■ Excerpted records
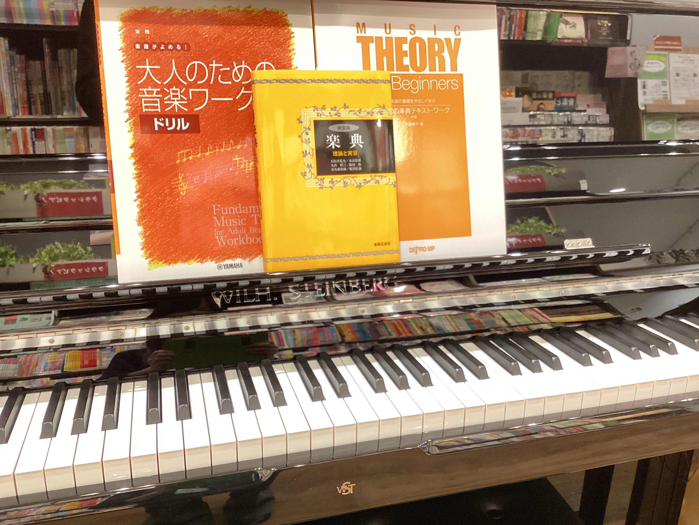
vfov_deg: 45.4
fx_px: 626
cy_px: 262
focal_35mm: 31
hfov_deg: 58.4
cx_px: 350
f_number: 2.4
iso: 125
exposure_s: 1/50
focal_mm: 3.3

■ Your goal
An exact retyping of the lines from the one with "focal_35mm: 31" to the end of the material above, with both ends included and nothing added, is the required answer.

■ Response
focal_35mm: 31
hfov_deg: 58.4
cx_px: 350
f_number: 2.4
iso: 125
exposure_s: 1/50
focal_mm: 3.3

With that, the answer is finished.